Hand2 selectively reorganizes chromatin accessibility to induce pacemaker-like transcriptional reprogramming (ATAC-seq)

Gata4, Mef2c, Hand2, and Tbx5 (GHMT) can reprogram transduced fibroblasts into induced pacemaker-like myocytes (iPMs), but the underlying mechanisms remain obscure. Here we explored the role of Hand2 in iPM formation by using a combination of transcriptome, genome, and biochemical assays. We found many shared transcriptional signatures between iPMs and endogenous sinoatrial node (SAN), yet key regulatory networks remain missing. We demonstrate that Hand2 augments chromatin accessibility at loci involved in sarcomere organization, electrical coupling, and membrane depolarization. Focusing on an established cardiac Hand2 cistrome, we observe selective reorganization of chromatin accessibility to promote pacemaker-specific gene expression.
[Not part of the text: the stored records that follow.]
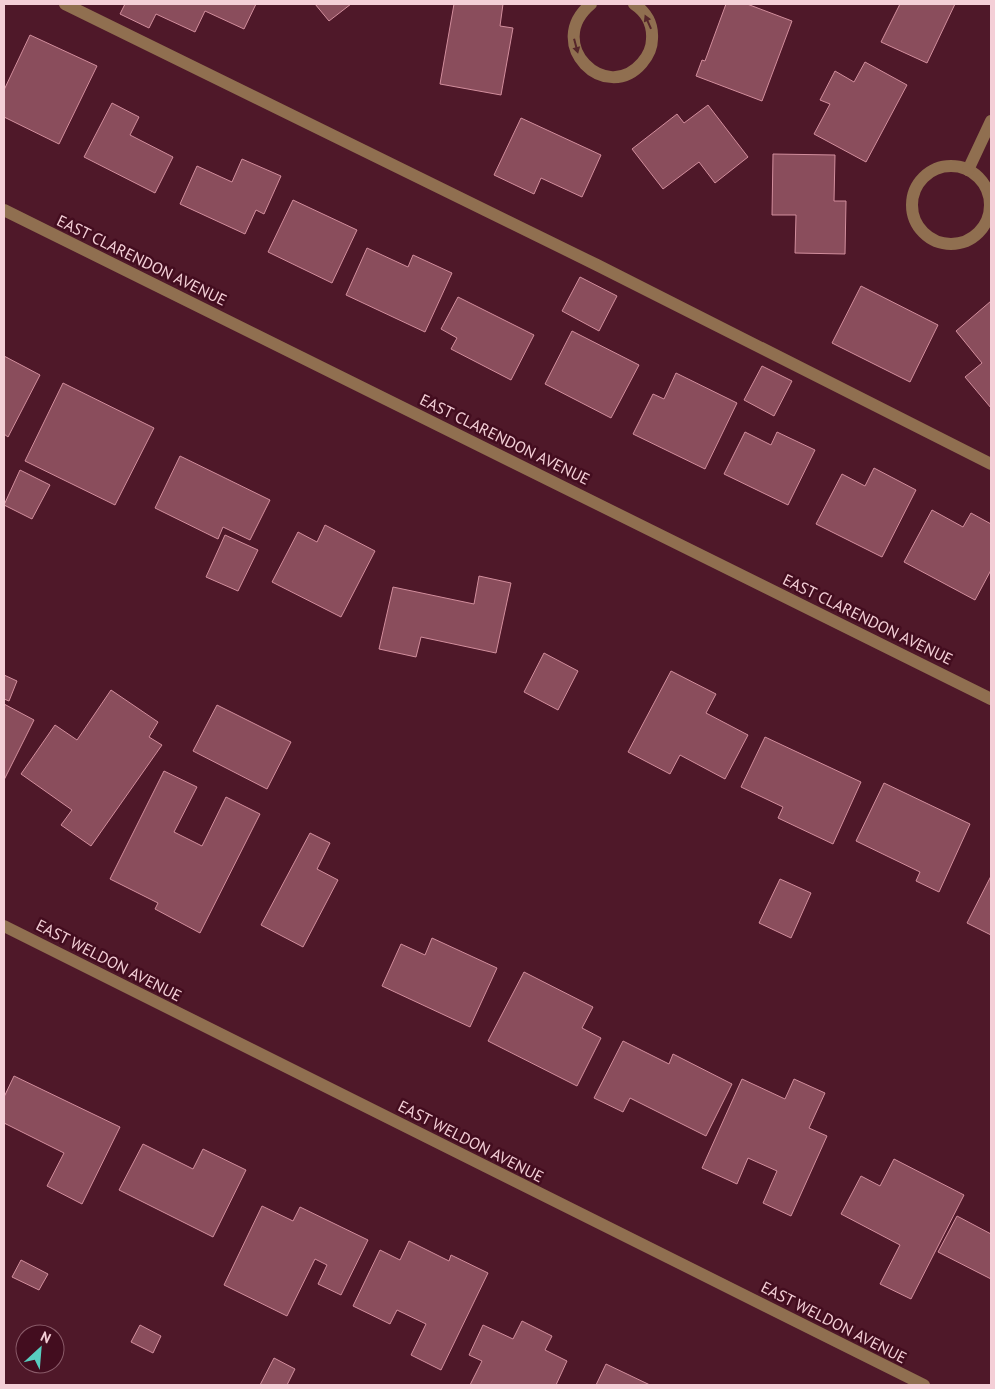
<svg xmlns="http://www.w3.org/2000/svg" width="995" height="1389" font-family="'PT Sans',sans-serif">
<style>
.building{fill:#8a4d5c;stroke:#d28e9d}
.lines{fill:none;stroke-linecap:round;stroke-linejoin:round}
.minor{stroke:#906f50;stroke-width:12}
.oneway{fill:#56262b}
.labels{text-anchor:middle;dominant-baseline:central;stroke-width:5;stroke-linejoin:round;paint-order:stroke}
.street-label{font-size:16px;fill:#f4cfd7;stroke:#430d1f}
</style>
<rect width="100%" height="100%" fill="#4f1829"/>
<g class="building">
<path d="M125,4h131l-12,25 -39,-18 -10,21 -39,-18 -7,14 -29,-14z"/>
<path d="M315,4h36l-22,17z"/>
<path d="M454,4h49l-3,22 13,2 -12,67 -61,-11z"/>
<path d="M726,4h21l45,17 -30,80 -66,-25 6,-16 3,1z"/>
<path d="M900,4h55l-28,59 -46,-21z"/>
<path d="M30,35l67,31 -38,78 -55,-27v-27z"/>
<path d="M865,62l42,23 -41,77 -52,-28 16,-30 -10,-4 15,-29 19,11z"/>
<path d="M112,103l27,14 -9,18 43,22 -18,36 -71,-36z"/>
<path d="M708,105l40,52 -33,26 -16,-21 -36,27 -31,-40 45,-35 7,9z"/>
<path d="M521,118l80,37 -19,42 -41,-19 -7,16 -40,-19z"/>
<path d="M773,154l62,1 -1,46h12l-1,53 -50,-1 1,-38h-24z"/>
<path d="M242,159l39,17 -17,38 -8,-4 -11,24 -65,-30 17,-38 35,16z"/>
<path d="M293,200l64,30 -25,53 -64,-31z"/>
<path d="M367,248l41,19 5,-12 39,18 -27,59 -79,-37z"/>
<path d="M580,277l37,19 -18,35 -37,-20z"/>
<path d="M861,286l77,39 -28,57 -78,-39z"/>
<path d="M458,297l76,38 -23,45 -60,-31 6,-11 -16,-9z"/>
<path d="M991,301v107l-26,-31 17,-14 -26,-32z"/>
<path d="M572,331l67,34 -28,53 -66,-34z"/>
<path d="M4,356l36,19 -32,62 -4,-3z"/>
<path d="M762,366l30,15 -18,35 -30,-16z"/>
<path d="M676,373l61,30 -32,66 -72,-35 20,-40 11,5z"/>
<path d="M63,383l91,45 -39,77 -90,-44z"/>
<path d="M745,432l26,13 6,-13 38,18 -27,55 -64,-31z"/>
<path d="M180,456l90,44 -20,40 -27,-13 -5,12 -63,-31z"/>
<path d="M874,468l42,22 -34,67 -66,-33 26,-50 23,12z"/>
<path d="M20,470l30,15 -18,34 -28,-14z"/>
<path d="M932,510l31,17 8,-14 20,11v46l-16,30 -71,-38z"/>
<path d="M325,525l50,26 -34,66 -69,-35 26,-50 19,10z"/>
<path d="M225,535l33,15 -20,41 -32,-14z"/>
<path d="M479,576l32,7 -15,70 -75,-16 -5,20 -37,-8 14,-62 81,17z"/>
<path d="M544,653l34,18 -20,39 -34,-18z"/>
<path d="M671,671l45,23 -10,19 42,22 -23,44 -45,-24 -10,19 -42,-22z"/>
<path d="M4,675l13,6 -8,20 -5,-2z"/>
<path d="M111,690l47,32 -9,15 13,8 -71,101 -30,-21 11,-15 -51,-36 34,-49 22,15z"/>
<path d="M4,704l30,16 -30,60z"/>
<path d="M217,705l74,37 -24,47 -74,-38z"/>
<path d="M765,737l96,45 -28,62 -55,-26 5,-11 -42,-20z"/>
<path d="M164,771l33,16 -23,45 28,14 24,-49 34,17 -60,119 -45,-24 3,-6 -48,-24z"/>
<path d="M884,783l86,41 -31,68 -23,-11 4,-9 -64,-31z"/>
<path d="M310,833l20,10 -13,26 21,11 -35,67 -42,-22z"/>
<path d="M991,876v59l-24,-12z"/>
<path d="M780,879l31,14 -20,45 -32,-15z"/>
<path d="M432,938l65,30 -27,59 -88,-41 19,-42 24,11z"/>
<path d="M524,972l69,35 -11,21 19,10 -24,48 -89,-45z"/>
<path d="M623,1041l46,23 4,-10 59,30 -26,52 -76,-38 -7,14 -29,-14z"/>
<path d="M14,1076l106,51 -38,77 -35,-18 17,-33 -60,-30v-26z"/>
<path d="M742,1079l43,20 9,-20 31,14 -16,35 18,8 -36,80 -28,-13 14,-32 -29,-13 -11,26 -35,-16z"/>
<path d="M143,1144l50,25 10,-20 43,21 -33,67 -94,-47z"/>
<path d="M894,1159l70,36 -53,104 -31,-15 20,-39 -59,-31 20,-38 19,10z"/>
<path d="M262,1206l31,15 7,-14 68,33 -27,55 -23,-11 9,-19 -12,-6 -28,57 -63,-31z"/>
<path d="M957,1216l34,18v45l-53,-27z"/>
<path d="M409,1241l40,20 2,-6 37,18 -47,97 -30,-15 15,-31 -29,-14 -7,14 -37,-18 27,-56 20,10z"/>
<path d="M21,1260l27,14 -9,16 -27,-13z"/>
<path d="M522,1321l30,15 -7,14 22,11 -11,24h-86l12,-24 -13,-6 14,-30 30,14z"/>
<path d="M140,1325l21,11 -8,17 -22,-11z"/>
<path d="M274,1358l21,11 -8,16h-27z"/>
<path d="M606,1364l44,21h-54z"/>
</g>
<g class="lines">
<g class="minor">
<path d="M65,4l532,261 394,199"/>
<path d="M591,4c-48,40 15,101 51,59 6,-7 10,-14 10,-24 1,-15 -6,-27 -18,-35"/>
<circle cx="951" cy="205" r="39"/>
<path d="M968,170l23,-49"/>
<path d="M4,210l987,489"/>
<path d="M4,926l920,459"/>
</g>
</g>
<defs><path id="oneway-solid" d="M-6-.8H1V-3.2L6.5 0L1 3.2V.8H-6Z" transform="scale(1.25)"/></defs>
<g class="oneway">
<use href="#oneway-solid" transform="translate(648 22) rotate(-114)"/>
<use href="#oneway-solid" transform="translate(576 46) rotate(75)"/>
</g>
<g class="labels">
<g class="street-label">
<text transform="translate(142 260) rotate(26)">EAST CLARENDON AVENUE</text>
<text transform="translate(505 439) rotate(26)">EAST CLARENDON AVENUE</text>
<text transform="translate(868 619) rotate(26)">EAST CLARENDON AVENUE</text>
<text transform="translate(109 960) rotate(27)">EAST WELDON AVENUE</text>
<text transform="translate(471 1141) rotate(27)">EAST WELDON AVENUE</text>
<text transform="translate(834 1322) rotate(27)">EAST WELDON AVENUE</text>
</g>
</g>
<rect width="995" height="1389" fill="none" stroke="#f4cfd7" stroke-width="10"/>
<g transform="translate(40 1349) rotate(26)"><circle r="24" fill="#430d1f" stroke="#8a5b69"/>
<path d="M0-4L9 19L0 12L-9 19Z" fill="#58cec0"/>
<text y="-8" font-size="14" font-weight="bold" text-anchor="middle" fill="#f4cfd7">N</text>
</g>
</svg>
Moreover, we identify a novel Hand2 cardiac subtype diversity (CSD) domain through biochemical analysis of the N-terminus. By integrating our RNA-seq and ATAC-seq datasets, we highlight desmosome organization as a hallmark feature of iPM formation. Collectively, our results illuminate Hand2-dependent mechanisms that may guide future efforts to rationally improve iPM formation. Overall design: GHMT driven Hcn4-GFP pacemaker cells, GMT-iCMs, and control samples were harvested after 14 days of induction for ATAC and RNAseq library preparation.